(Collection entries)
::::::::::

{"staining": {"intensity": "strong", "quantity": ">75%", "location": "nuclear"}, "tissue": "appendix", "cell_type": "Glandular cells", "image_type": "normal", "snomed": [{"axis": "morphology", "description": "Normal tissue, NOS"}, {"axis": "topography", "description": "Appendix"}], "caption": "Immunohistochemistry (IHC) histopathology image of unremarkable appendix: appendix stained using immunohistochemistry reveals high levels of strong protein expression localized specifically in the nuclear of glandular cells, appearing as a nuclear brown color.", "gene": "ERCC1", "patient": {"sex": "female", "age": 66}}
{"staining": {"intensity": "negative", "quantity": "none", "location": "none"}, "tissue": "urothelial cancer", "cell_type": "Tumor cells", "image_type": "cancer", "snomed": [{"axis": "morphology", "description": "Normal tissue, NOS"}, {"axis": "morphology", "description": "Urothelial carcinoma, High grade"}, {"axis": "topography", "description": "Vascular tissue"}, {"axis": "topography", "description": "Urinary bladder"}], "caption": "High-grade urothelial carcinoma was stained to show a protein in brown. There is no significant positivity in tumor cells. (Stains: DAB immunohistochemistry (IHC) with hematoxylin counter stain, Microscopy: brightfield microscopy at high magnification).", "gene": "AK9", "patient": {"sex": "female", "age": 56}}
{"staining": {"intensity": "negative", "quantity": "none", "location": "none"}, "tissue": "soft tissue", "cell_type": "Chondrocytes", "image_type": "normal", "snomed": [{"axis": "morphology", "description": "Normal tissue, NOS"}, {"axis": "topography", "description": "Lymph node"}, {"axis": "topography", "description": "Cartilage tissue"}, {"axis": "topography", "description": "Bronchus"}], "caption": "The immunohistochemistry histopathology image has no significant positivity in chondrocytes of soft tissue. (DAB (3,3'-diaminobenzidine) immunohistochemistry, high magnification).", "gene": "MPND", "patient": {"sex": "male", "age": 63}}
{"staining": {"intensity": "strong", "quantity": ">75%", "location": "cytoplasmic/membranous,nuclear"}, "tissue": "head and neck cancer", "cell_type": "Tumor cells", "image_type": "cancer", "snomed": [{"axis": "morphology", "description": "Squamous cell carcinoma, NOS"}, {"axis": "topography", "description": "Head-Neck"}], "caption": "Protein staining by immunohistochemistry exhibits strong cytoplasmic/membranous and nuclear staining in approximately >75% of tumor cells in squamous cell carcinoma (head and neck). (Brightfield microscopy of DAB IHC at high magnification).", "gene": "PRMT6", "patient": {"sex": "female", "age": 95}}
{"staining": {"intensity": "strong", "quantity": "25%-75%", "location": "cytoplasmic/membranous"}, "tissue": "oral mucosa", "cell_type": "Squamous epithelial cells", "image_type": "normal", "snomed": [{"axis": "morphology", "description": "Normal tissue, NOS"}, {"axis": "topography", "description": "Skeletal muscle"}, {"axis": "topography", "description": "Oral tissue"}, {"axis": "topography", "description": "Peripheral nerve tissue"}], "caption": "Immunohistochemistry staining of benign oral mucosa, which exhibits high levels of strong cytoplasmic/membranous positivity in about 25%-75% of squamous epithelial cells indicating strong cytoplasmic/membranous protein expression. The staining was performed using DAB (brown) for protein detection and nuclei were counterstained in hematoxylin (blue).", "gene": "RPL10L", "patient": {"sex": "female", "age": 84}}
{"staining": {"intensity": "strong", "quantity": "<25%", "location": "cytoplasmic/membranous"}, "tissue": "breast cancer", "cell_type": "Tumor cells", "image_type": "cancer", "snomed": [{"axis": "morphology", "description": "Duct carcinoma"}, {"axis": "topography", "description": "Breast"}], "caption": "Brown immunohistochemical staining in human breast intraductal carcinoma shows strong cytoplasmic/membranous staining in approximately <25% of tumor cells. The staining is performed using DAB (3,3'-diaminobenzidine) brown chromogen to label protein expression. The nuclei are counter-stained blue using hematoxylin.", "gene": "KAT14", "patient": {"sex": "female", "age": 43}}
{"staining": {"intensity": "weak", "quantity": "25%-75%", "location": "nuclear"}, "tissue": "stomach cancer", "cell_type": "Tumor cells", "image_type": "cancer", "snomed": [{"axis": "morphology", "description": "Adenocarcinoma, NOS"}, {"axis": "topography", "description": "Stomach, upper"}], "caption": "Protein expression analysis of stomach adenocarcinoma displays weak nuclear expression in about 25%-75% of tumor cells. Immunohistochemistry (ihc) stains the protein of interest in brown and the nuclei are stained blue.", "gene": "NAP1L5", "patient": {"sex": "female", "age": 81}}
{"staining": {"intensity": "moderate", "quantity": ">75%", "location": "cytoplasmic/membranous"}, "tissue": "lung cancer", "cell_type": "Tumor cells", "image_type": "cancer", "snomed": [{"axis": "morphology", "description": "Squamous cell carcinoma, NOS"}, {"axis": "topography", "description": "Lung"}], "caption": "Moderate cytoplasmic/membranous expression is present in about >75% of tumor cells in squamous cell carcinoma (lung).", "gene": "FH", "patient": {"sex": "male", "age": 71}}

::::::::::

Exactly as given, repeat each line above.

#### Result for this exercise
{"staining": {"intensity": "strong", "quantity": ">75%", "location": "nuclear"}, "tissue": "appendix", "cell_type": "Glandular cells", "image_type": "normal", "snomed": [{"axis": "morphology", "description": "Normal tissue, NOS"}, {"axis": "topography", "description": "Appendix"}], "caption": "Immunohistochemistry (IHC) histopathology image of unremarkable appendix: appendix stained using immunohistochemistry reveals high levels of strong protein expression localized specifically in the nuclear of glandular cells, appearing as a nuclear brown color.", "gene": "ERCC1", "patient": {"sex": "female", "age": 66}}
{"staining": {"intensity": "negative", "quantity": "none", "location": "none"}, "tissue": "urothelial cancer", "cell_type": "Tumor cells", "image_type": "cancer", "snomed": [{"axis": "morphology", "description": "Normal tissue, NOS"}, {"axis": "morphology", "description": "Urothelial carcinoma, High grade"}, {"axis": "topography", "description": "Vascular tissue"}, {"axis": "topography", "description": "Urinary bladder"}], "caption": "High-grade urothelial carcinoma was stained to show a protein in brown. There is no significant positivity in tumor cells. (Stains: DAB immunohistochemistry (IHC) with hematoxylin counter stain, Microscopy: brightfield microscopy at high magnification).", "gene": "AK9", "patient": {"sex": "female", "age": 56}}
{"staining": {"intensity": "negative", "quantity": "none", "location": "none"}, "tissue": "soft tissue", "cell_type": "Chondrocytes", "image_type": "normal", "snomed": [{"axis": "morphology", "description": "Normal tissue, NOS"}, {"axis": "topography", "description": "Lymph node"}, {"axis": "topography", "description": "Cartilage tissue"}, {"axis": "topography", "description": "Bronchus"}], "caption": "The immunohistochemistry histopathology image has no significant positivity in chondrocytes of soft tissue. (DAB (3,3'-diaminobenzidine) immunohistochemistry, high magnification).", "gene": "MPND", "patient": {"sex": "male", "age": 63}}
{"staining": {"intensity": "strong", "quantity": ">75%", "location": "cytoplasmic/membranous,nuclear"}, "tissue": "head and neck cancer", "cell_type": "Tumor cells", "image_type": "cancer", "snomed": [{"axis": "morphology", "description": "Squamous cell carcinoma, NOS"}, {"axis": "topography", "description": "Head-Neck"}], "caption": "Protein staining by immunohistochemistry exhibits strong cytoplasmic/membranous and nuclear staining in approximately >75% of tumor cells in squamous cell carcinoma (head and neck). (Brightfield microscopy of DAB IHC at high magnification).", "gene": "PRMT6", "patient": {"sex": "female", "age": 95}}
{"staining": {"intensity": "strong", "quantity": "25%-75%", "location": "cytoplasmic/membranous"}, "tissue": "oral mucosa", "cell_type": "Squamous epithelial cells", "image_type": "normal", "snomed": [{"axis": "morphology", "description": "Normal tissue, NOS"}, {"axis": "topography", "description": "Skeletal muscle"}, {"axis": "topography", "description": "Oral tissue"}, {"axis": "topography", "description": "Peripheral nerve tissue"}], "caption": "Immunohistochemistry staining of benign oral mucosa, which exhibits high levels of strong cytoplasmic/membranous positivity in about 25%-75% of squamous epithelial cells indicating strong cytoplasmic/membranous protein expression. The staining was performed using DAB (brown) for protein detection and nuclei were counterstained in hematoxylin (blue).", "gene": "RPL10L", "patient": {"sex": "female", "age": 84}}
{"staining": {"intensity": "strong", "quantity": "<25%", "location": "cytoplasmic/membranous"}, "tissue": "breast cancer", "cell_type": "Tumor cells", "image_type": "cancer", "snomed": [{"axis": "morphology", "description": "Duct carcinoma"}, {"axis": "topography", "description": "Breast"}], "caption": "Brown immunohistochemical staining in human breast intraductal carcinoma shows strong cytoplasmic/membranous staining in approximately <25% of tumor cells. The staining is performed using DAB (3,3'-diaminobenzidine) brown chromogen to label protein expression. The nuclei are counter-stained blue using hematoxylin.", "gene": "KAT14", "patient": {"sex": "female", "age": 43}}
{"staining": {"intensity": "weak", "quantity": "25%-75%", "location": "nuclear"}, "tissue": "stomach cancer", "cell_type": "Tumor cells", "image_type": "cancer", "snomed": [{"axis": "morphology", "description": "Adenocarcinoma, NOS"}, {"axis": "topography", "description": "Stomach, upper"}], "caption": "Protein expression analysis of stomach adenocarcinoma displays weak nuclear expression in about 25%-75% of tumor cells. Immunohistochemistry (ihc) stains the protein of interest in brown and the nuclei are stained blue.", "gene": "NAP1L5", "patient": {"sex": "female", "age": 81}}
{"staining": {"intensity": "moderate", "quantity": ">75%", "location": "cytoplasmic/membranous"}, "tissue": "lung cancer", "cell_type": "Tumor cells", "image_type": "cancer", "snomed": [{"axis": "morphology", "description": "Squamous cell carcinoma, NOS"}, {"axis": "topography", "description": "Lung"}], "caption": "Moderate cytoplasmic/membranous expression is present in about >75% of tumor cells in squamous cell carcinoma (lung).", "gene": "FH", "patient": {"sex": "male", "age": 71}}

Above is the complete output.